Prompt #200 - Picture Redux

Oct 20, 2007 11:22

[Based off this picture.]

That picture reminds me a lot of Halloween, don't ya think? All creepy like, with the full moon there, and the little blackbirds sitting in the row. It reminds me very strongly of this one house I went to, one year, with a full moon and fake birds sitting up in a tree, decorations just to make the night seem even more scary. But it never was, not for me. I loved Halloween, then.

When I was a wee boy, it was my favourite time of year. My favourite day. You see, the social workers at the orphanage? Generally, they hated taking me out into the community. The looks they would get, they complained to me all the time. With this little green boy trailing around after the rest of the group. They ended up taking me out less and less, to avoid the looks and complaints and jeers and garbage thrown at us. It was all too much of a pain in the arse, see, to take me out. So, eventually, they practically stopped doing so.

Except on Halloween.

They loved to take me out on that night. The praise I would get! "What a great little costume! It looks so real!" "Are you a goblin? Bloody fantastic!" "Let me guess? An alien! Brilliant." And so on and so forth. It was tough for the other orphan kids, with their makeshift costumes with the frayed hems and random stains, items barely thrown together to make a good outfit. But, me! I came pre-ready for Halloween night.

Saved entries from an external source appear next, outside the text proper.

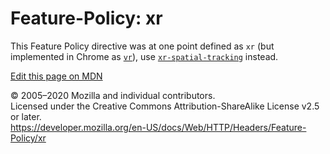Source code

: Feature-Policy: xr
==================

This Feature Policy directive was at one point defined as `xr` (but implemented in Chrome as [`vr`](vr)), use [`xr-spatial-tracking`](xr-spatial-tracking) instead.

<a href="https://developer.mozilla.org/en-US/docs/Web/HTTP/Headers/Feature-Policy/xr$edit" class="_attribution-link">Edit this page on MDN</a>

© 2005–2020 Mozilla and individual contributors.  
Licensed under the Creative Commons Attribution-ShareAlike License v2.5 or later.  
<a href="https://developer.mozilla.org/en-US/docs/Web/HTTP/Headers/Feature-Policy/xr" class="_attribution-link">https://developer.mozilla.org/en-US/docs/Web/HTTP/Headers/Feature-Policy/xr</a>
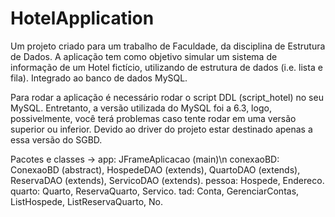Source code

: # HotelApplication

Um projeto criado para um trabalho de Faculdade, da disciplina de Estrutura de Dados. A aplicação tem como objetivo simular um sistema de informação de um Hotel fictício, utilizando de estrutura de dados (i.e. lista e fila). Integrado ao banco de dados MySQL.

Para rodar a aplicação é necessário rodar o script DDL (script_hotel) no seu MySQL. Entretanto, a versão utilizada do MySQL foi a 6.3, logo, possivelmente, você terá problemas caso tente rodar em uma versão superior ou inferior. Devido ao driver do projeto estar destinado apenas a essa versão do SGBD.

Pacotes e classes ->  app: JFrameAplicacao (main)\n
                      conexaoBD: ConexaoBD (abstract), HospedeDAO (extends), QuartoDAO (extends), ReservaDAO (extends), ServicoDAO (extends).
                      pessoa: Hospede, Endereco.
                      quarto: Quarto, ReservaQuarto, Servico.
                      tad: Conta, GerenciarContas, ListHospede, ListReservaQuarto, No.

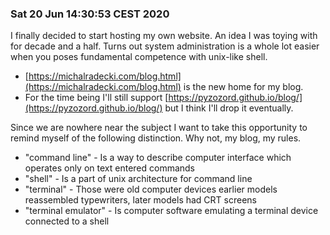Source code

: ### Sat 20 Jun 14:30:53 CEST 2020

I finally decided to start hosting my own website. An idea I was toying with for decade and a half. Turns out system administration is a whole lot easier when you poses fundamental competence with unix-like shell.

* [https://michalradecki.com/blog.html](https://michalradecki.com/blog.html) is the new home for my blog.
* For the time being I'll still support [https://pyzozord.github.io/blog/](https://pyzozord.github.io/blog/) but I think I'll drop it eventually.

Since we are nowhere near the subject I want to take this opportunity to remind myself of the following distinction. Why not, my blog, my rules.

* "command line" - Is a way to describe computer interface which operates only on text entered commands
* "shell" - Is a part of unix architecture for command line
* "terminal" - Those were old computer devices earlier models reassembled typewriters, later models had CRT screens
* "terminal emulator" - Is computer software emulating a terminal device connected to a shell
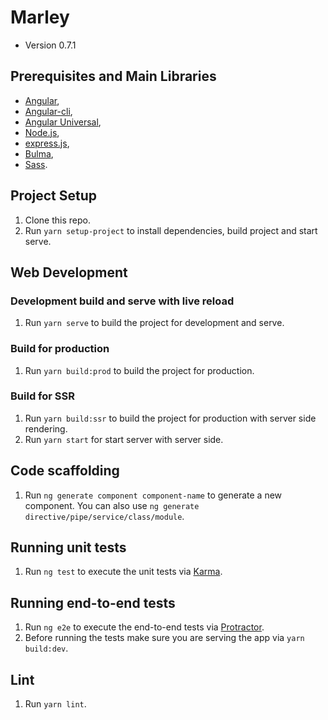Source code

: # Marley

* Version 0.7.1

## Prerequisites and Main Libraries
* [Angular](https://angular.io/),
* [Angular-cli](https://github.com/angular/angular-cli),
* [Angular Universal](https://universal.angular.io/),
* [Node.js](https://nodejs.org/en/),
* [express.js](https://expressjs.com/),
* [Bulma](http://bulma.io/),
* [Sass](http://sass-lang.com/).

## Project Setup
1. Clone this repo.
2. Run `yarn setup-project` to install dependencies, build project and start serve.

## Web Development
### Development build and serve with live reload
1. Run `yarn serve` to build the project for development and serve.

### Build for production
1. Run `yarn build:prod` to build the project for production.

### Build for SSR
1. Run `yarn build:ssr` to build the project for production with server side rendering.
2. Run `yarn start` for start server with server side.

## Code scaffolding
1. Run `ng generate component component-name` to generate a new component. You can also use `ng generate directive/pipe/service/class/module`.

## Running unit tests
1. Run `ng test` to execute the unit tests via [Karma](https://karma-runner.github.io).

## Running end-to-end tests
1. Run `ng e2e` to execute the end-to-end tests via [Protractor](http://www.protractortest.org/).
2. Before running the tests make sure you are serving the app via `yarn build:dev`.

## Lint
1. Run `yarn lint`.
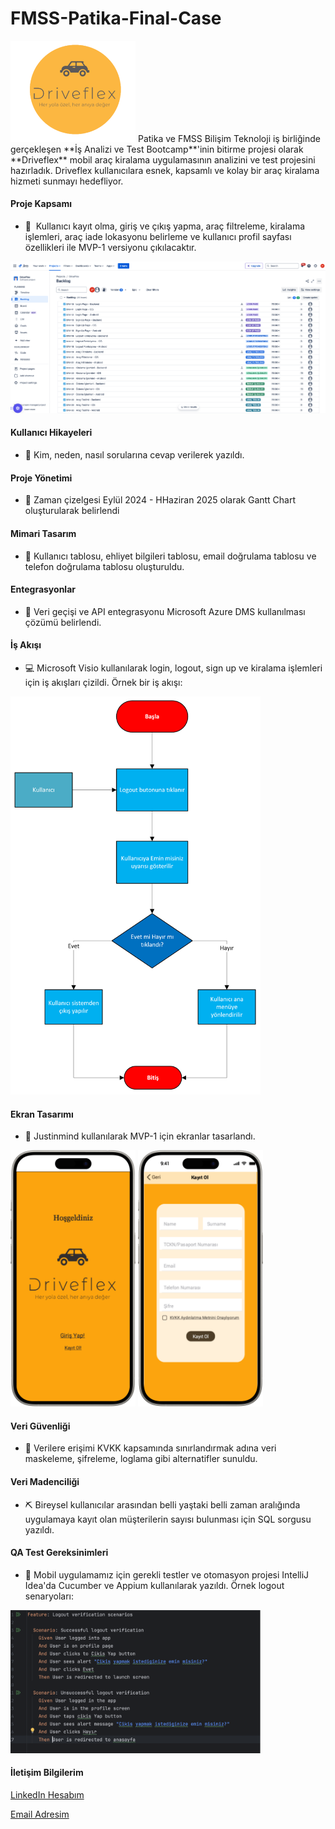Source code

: # FMSS-Patika-Final-Case

<img src="Images/DriveflexLogo.png" width="200" />
Patika ve FMSS Bilişim Teknoloji iş birliğinde gerçekleşen **İş Analizi ve Test Bootcamp**'inin bitirme projesi olarak **Driveflex** mobil araç kiralama uygulamasının analizini ve test projesini hazırladık. Driveflex kullanıcılara esnek, kapsamlı ve kolay bir araç kiralama hizmeti sunmayı hedefliyor. 


#### Proje Kapsamı 

* 📲 ​ Kullanıcı kayıt olma, giriş ve çıkış yapma, araç filtreleme, kiralama işlemleri, araç iade lokasyonu belirleme ve kullanıcı profil sayfası özellikleri ile MVP-1 versiyonu çıkılacaktır.  
<img src="Images/Jira.png" width="700" />

#### Kullanıcı Hikayeleri 
* :man: Kim, neden, nasıl sorularına cevap verilerek yazıldı.
  
#### Proje Yönetimi 
* 📆  Zaman çizelgesi Eylül 2024 - HHaziran 2025 olarak Gantt Chart oluşturularak belirlendi
  
#### Mimari Tasarım 
* 📂  Kullanıcı tablosu, ehliyet bilgileri tablosu, email doğrulama tablosu ve telefon doğrulama tablosu oluşturuldu.
  
#### Entegrasyonlar
* 📩 Veri geçişi ve API entegrasyonu Microsoft Azure DMS kullanılması çözümü belirlendi.
  
#### İş Akışı 
* 💻 Microsoft Visio kullanılarak login, logout, sign up ve kiralama işlemleri için iş akışları çizildi. Örnek bir iş akışı:
<img src="Images/LogoutUML.png" width="400" />

#### Ekran Tasarımı
* 📱 Justinmind kullanılarak MVP-1 için ekranlar tasarlandı.
<p float="left">
  <img src="Images/Ekran2.png" width="200" />
  <img src="Images/Ekran4.png" width="200" />
</p>

#### Veri Güvenliği 
* 🔐 Verilere erişimi KVKK kapsamında sınırlandırmak adına veri maskeleme, şifreleme, loglama gibi alternatifler sunuldu.
  
#### Veri Madenciliği
* ⛏️ Bireysel kullanıcılar arasından belli yaştaki belli zaman aralığında uygulamaya kayıt olan müşterilerin sayısı bulunması için SQL sorgusu yazıldı.
  
#### QA Test Gereksinimleri
* 🔎 Mobil uygulamamız için gerekli testler ve otomasyon projesi IntelliJ Idea'da Cucumber ve Appium kullanılarak yazıldı. Örnek logout senaryoları:
<img src="Images/TestLogout.png" width="400" />

#### İletişim Bilgilerim
[LinkedIn Hesabım](https://www.linkedin.com/in/zeynepyunsel/) 

[Email Adresim](mailto:zeyneptok1997@gmail.com) 


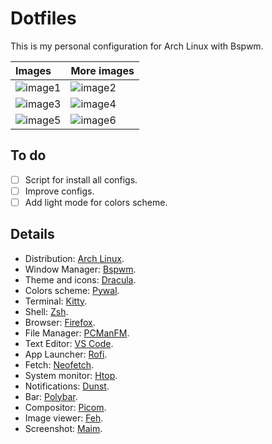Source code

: # Dotfiles

This is my personal configuration for Arch Linux with Bspwm.

| Images                                     | More images                                |
| :----------------------------------------- | :----------------------------------------- |
| ![image1](https://i.imgur.com/QfYRBEv.png) | ![image2](https://i.imgur.com/CZKS8R5.png) |
| ![image3](https://i.imgur.com/qchyC8U.png) | ![image4](https://i.imgur.com/39BEp05.png) |
| ![image5](https://i.imgur.com/atjiPu6.png) | ![image6](https://i.imgur.com/iBz94oR.png) |

## To do

- [ ] Script for install all configs.
- [ ] Improve configs.
- [ ] Add light mode for colors scheme.

## Details

- Distribution: [Arch Linux](https://archlinux.org).
- Window Manager: [Bspwm](https://github.com/baskerville/bspwm).
- Theme and icons: [Dracula](https://draculatheme.com).
- Colors scheme: [Pywal](https://github.com/dylanaraps/pywal).
- Terminal: [Kitty](https://sw.kovidgoyal.net/kitty).
- Shell: [Zsh](https://wiki.archlinux.org/title/zsh).
- Browser: [Firefox](https://www.mozilla.org/firefox).
- File Manager: [PCManFM](https://github.com/lxde/pcmanfm).
- Text Editor: [VS Code](https://code.visualstudio.com).
- App Launcher: [Rofi](https://davatorium.github.io/rofi).
- Fetch: [Neofetch](https://github.com/dylanaraps/neofetch).
- System monitor: [Htop](https://htop.dev).
- Notifications: [Dunst](https://dunst-project.org).
- Bar: [Polybar](https://polybar.github.io).
- Compositor: [Picom](https://github.com/fdev31/picom).
- Image viewer: [Feh](https://feh.finalrewind.org).
- Screenshot: [Maim](https://github.com/naelstrof/maim).
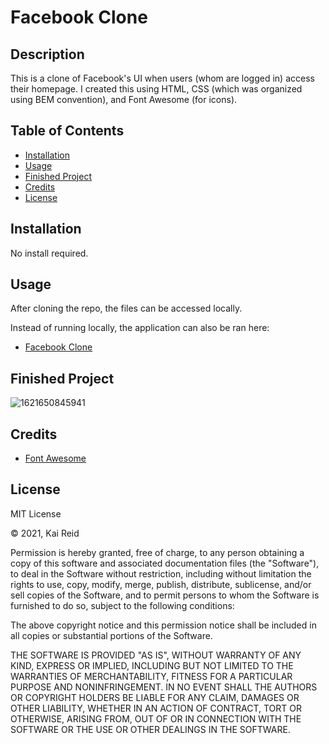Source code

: # Facebook Clone

## Description 

This is a clone of Facebook's UI when users (whom are logged in) access their homepage. I created this using HTML, CSS (which was organized using BEM convention), and Font Awesome (for icons).

## Table of Contents

* [Installation](#installation)
* [Usage](#usage)
* [Finished Project](#finished-project)
* [Credits](#credits)
* [License](#license)

## Installation

No install required.

## Usage 

After cloning the repo, the files can be accessed locally.

Instead of running locally, the application can also be ran here:
 * [Facebook Clone](https://kreid333.github.io/facebook-clone/)

## Finished Project

![1621650845941](https://user-images.githubusercontent.com/67942678/119212272-3b1b6580-ba85-11eb-8f62-4e94f066f8c0.png)

## Credits

* [Font Awesome](https://fontawesome.com/)

## License

MIT License

&copy; 2021, Kai Reid

Permission is hereby granted, free of charge, to any person obtaining a copy of this software and associated documentation files (the "Software"), to deal in the Software without restriction, including without limitation the rights to use, copy, modify, merge, publish, distribute, sublicense, and/or sell copies of the Software, and to permit persons to whom the Software is furnished to do so, subject to the following conditions:

The above copyright notice and this permission notice shall be included in all copies or substantial portions of the Software.

THE SOFTWARE IS PROVIDED "AS IS", WITHOUT WARRANTY OF ANY KIND, EXPRESS OR IMPLIED, INCLUDING BUT NOT LIMITED TO THE WARRANTIES OF MERCHANTABILITY, FITNESS FOR A PARTICULAR PURPOSE AND NONINFRINGEMENT. IN NO EVENT SHALL THE AUTHORS OR COPYRIGHT HOLDERS BE LIABLE FOR ANY CLAIM, DAMAGES OR OTHER LIABILITY, WHETHER IN AN ACTION OF CONTRACT, TORT OR OTHERWISE, ARISING FROM, OUT OF OR IN CONNECTION WITH THE SOFTWARE OR THE USE OR OTHER DEALINGS IN THE SOFTWARE.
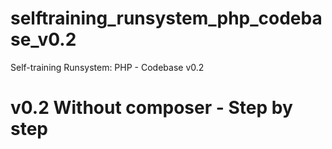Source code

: # selftraining_runsystem_php_codebase_v0.2
Self-training Runsystem: PHP - Codebase v0.2
# v0.2 Without composer - Step by step

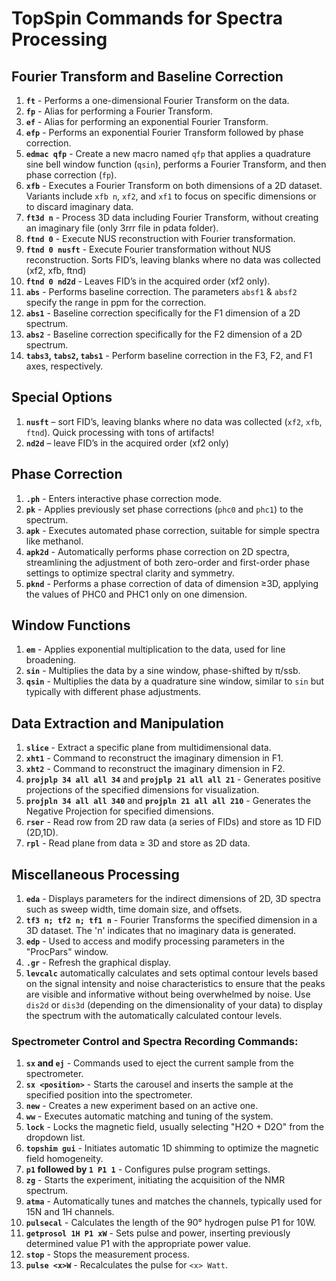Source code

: # TopSpin Commands for Spectra Processing

## Fourier Transform and Baseline Correction
1. **`ft`** - Performs a one-dimensional Fourier Transform on the data.
2. **`fp`** - Alias for performing a Fourier Transform.
3. **`ef`** - Alias for performing an exponential Fourier Transform.
4. **`efp`** - Performs an exponential Fourier Transform followed by phase correction.
5. **`edmac qfp`** - Create a new macro named `qfp` that applies a quadrature sine bell window function (`qsin`), 
performs a Fourier Transform, and then phase correction (`fp`).
6. **`xfb`** - Executes a Fourier Transform on both dimensions of a 2D dataset. Variants include `xfb n`, `xf2`, and `xf1` to focus on specific dimensions or to discard imaginary data.
7. **`ft3d n`** - Process 3D data including Fourier Transform, without creating an imaginary file (only 3rrr file in pdata folder).
8. **`ftnd 0`** - Execute NUS reconstruction with Fourier transformation.
9. **`ftnd 0 nusft`** - Execute Fourier transformation without NUS reconstruction. Sorts FID’s, leaving blanks where no data was collected (xf2, xfb, ftnd)
9. **`ftnd 0 nd2d`** - Leaves FID’s in the acquired order (xf2 only).
10. **`abs`** - Performs baseline correction. The parameters `absf1` & `absf2` specify the range in ppm for the correction.
11. **`abs1`** - Baseline correction specifically for the F1 dimension of a 2D spectrum.
12. **`abs2`** - Baseline correction specifically for the F2 dimension of a 2D spectrum.
13. **`tabs3`, `tabs2`, `tabs1`** - Perform baseline correction in the F3, F2, and F1 axes, respectively.

## Special Options
1. **`nusft`** – sort FID’s, leaving blanks where no data was collected (`xf2`, `xfb`, `ftnd`). Quick processing with tons of artifacts!
2. **`nd2d`** – leave FID’s in the acquired order (xf2 only)

## Phase Correction
1. **`.ph`** - Enters interactive phase correction mode.
2. **`pk`** - Applies previously set phase corrections (`phc0` and `phc1`) to the spectrum.
3. **`apk`** - Executes automated phase correction, suitable for simple spectra like methanol.
4. **`apk2d`** - Automatically performs phase correction on 2D spectra, streamlining the adjustment of both zero-order 
and first-order phase settings to optimize spectral clarity and symmetry.
4. **`pknd`** - Performs a phase correction of data of dimension ≥3D, applying the values of PHC0 and PHC1 only on one dimension. 

## Window Functions
1. **`em`** - Applies exponential multiplication to the data, used for line broadening.
2. **`sin`** - Multiplies the data by a sine window, phase-shifted by π/ssb.
3. **`qsin`** - Multiplies the data by a quadrature sine window, similar to `sin` but typically with different phase adjustments.

## Data Extraction and Manipulation
1. **`slice`** - Extract a specific plane from multidimensional data.
2. **`xht1`** - Command to reconstruct the imaginary dimension in F1.
3. **`xht2`** - Command to reconstruct the imaginary dimension in F2.
4. **`projplp 34 all all 34`** and **`projplp 21 all all 21`** - Generates positive projections of the specified dimensions for visualization.
5. **`projpln 34 all all 340`** and **`projpln 21 all all 210`** - Generates the Negative Projection for specified dimensions.
6. **`rser`** - Read row from 2D raw data (a series of FIDs) and store as 1D FID (2D,1D).
7. **`rpl`** - Read plane from data ≥ 3D and store as 2D data.

## Miscellaneous Processing
1. **`eda`** - Displays parameters for the indirect dimensions of 2D, 3D spectra such as sweep width, time domain size, and offsets.
2. **`tf3 n; tf2 n; tf1 n`** - Fourier Transforms the specified dimension in a 3D dataset. The 'n' indicates that no imaginary data is generated.
3. **`edp`** - Used to access and modify processing parameters in the "ProcPars" window.
4. **`.gr`** - Refresh the graphical display.
5. **`levcalc`** automatically calculates and sets optimal contour levels based on the signal intensity and 
 noise characteristics to ensure that the peaks are visible and informative without being overwhelmed by noise. 
Use `dis2d` or `dis3d` (depending on the dimensionality of your data) to display the spectrum with the 
automatically calculated contour levels.

### Spectrometer Control and Spectra Recording Commands:
1. **`sx` and `ej`** - Commands used to eject the current sample from the spectrometer.
2. **`sx <position>`** - Starts the carousel and inserts the sample at the specified position into the spectrometer.
3. **`new`** - Creates a new experiment based on an active one.
4. **`ww`** - Executes automatic matching and tuning of the system.
5. **`lock`** - Locks the magnetic field, usually selecting "H2O + D2O" from the dropdown list.
6. **`topshim gui`** - Initiates automatic 1D shimming to optimize the magnetic field homogeneity.
7. **`p1` followed by `1 P1 1`** - Configures pulse program settings.
8. **`zg`** - Starts the experiment, initiating the acquisition of the NMR spectrum.
9. **`atma`** - Automatically tunes and matches the channels, typically used for 15N and 1H channels.
10. **`pulsecal`** - Calculates the length of the 90° hydrogen pulse P1 for 10W.
11. **`getprosol 1H P1 xW`** - Sets pulse and power, inserting previously determined value P1 with the appropriate power value.
12. **`stop`** - Stops the measurement process.
13. **`pulse <x>W`** - Recalculates the pulse for `<x> Watt`.

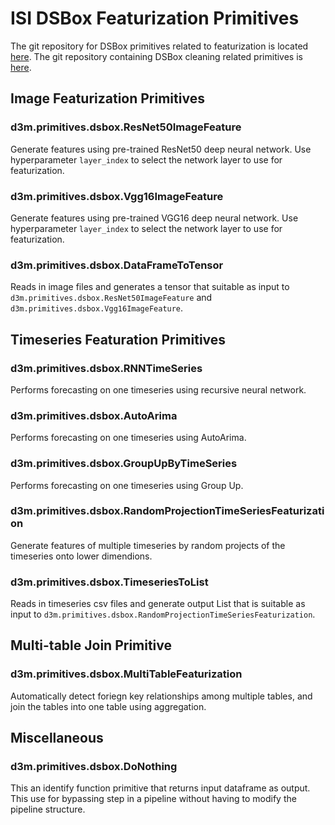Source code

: # ISI DSBox Featurization Primitives

The git repository for DSBox primitives related to featurization is located [here](https://github.com/usc-isi-i2/dsbox-featurizer). The git repository containing DSBox cleaning related primitives is [here](https://github.com/usc-isi-i2/dsbox-cleaning).

## Image Featurization Primitives

### d3m.primitives.dsbox.ResNet50ImageFeature

Generate features using pre-trained ResNet50 deep neural network. Use hyperparameter `layer_index` to select the network layer to use for featurization.

### d3m.primitives.dsbox.Vgg16ImageFeature

Generate features using pre-trained VGG16 deep neural network. Use hyperparameter `layer_index` to select the network layer to use for featurization.

### d3m.primitives.dsbox.DataFrameToTensor

Reads in image files and generates a tensor that suitable as input to `d3m.primitives.dsbox.ResNet50ImageFeature` and `d3m.primitives.dsbox.Vgg16ImageFeature`.

## Timeseries Featuration Primitives

### d3m.primitives.dsbox.RNNTimeSeries

Performs forecasting on one timeseries using recursive neural network.

### d3m.primitives.dsbox.AutoArima

Performs forecasting on one timeseries using AutoArima.

### d3m.primitives.dsbox.GroupUpByTimeSeries

Performs forecasting on one timeseries using Group Up.

### d3m.primitives.dsbox.RandomProjectionTimeSeriesFeaturization

Generate features of multiple timeseries by random projects of the timeseries onto lower dimendions.

### d3m.primitives.dsbox.TimeseriesToList

Reads in timeseries csv files and generate output List that is suitable as input to `d3m.primitives.dsbox.RandomProjectionTimeSeriesFeaturization`.

## Multi-table Join Primitive

### d3m.primitives.dsbox.MultiTableFeaturization

Automatically detect foriegn key relationships among multiple tables, and join the tables into one table using aggregation.

## Miscellaneous

### d3m.primitives.dsbox.DoNothing

This an identify function primitive that returns input dataframe as output. This use for bypassing step in a pipeline without having to modify the pipeline structure.
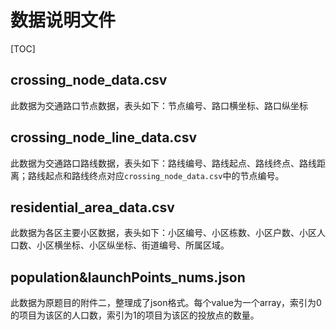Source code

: # 数据说明文件

[TOC]

## crossing_node_data.csv

此数据为交通路口节点数据，表头如下：节点编号、路口横坐标、路口纵坐标

## crossing_node_line_data.csv

此数据为交通路口路线数据，表头如下：路线编号、路线起点、路线终点、路线距离；路线起点和路线终点对应`crossing_node_data.csv`中的节点编号。

## residential_area_data.csv

此数据为各区主要小区数据，表头如下：小区编号、小区栋数、小区户数、小区人口数、小区横坐标、小区纵坐标、街道编号、所属区域。

## population&launchPoints_nums.json

此数据为原题目的附件二，整理成了json格式。每个value为一个array，索引为0的项目为该区的人口数，索引为1的项目为该区的投放点的数量。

I loved Halloween when I was young. I often got a lot of attention, but none nearly as positive and flattering as on that night. Going around from house to house was a blast, and I loved it. Plus, the candy! All those generous people just giving away stuff! Never knew such kindness as on that night.

But then I grew up, and I understood. I understood what all of that meant. That the only night I was accepted by society was one of make belief, where people didn't have to face reality. Where scary creatures were of the norm, and praised and adored.

But it's only one night of the year. 1 in 365. The only day I could fit in.

And people wonder why I do what I do now. Sheesh.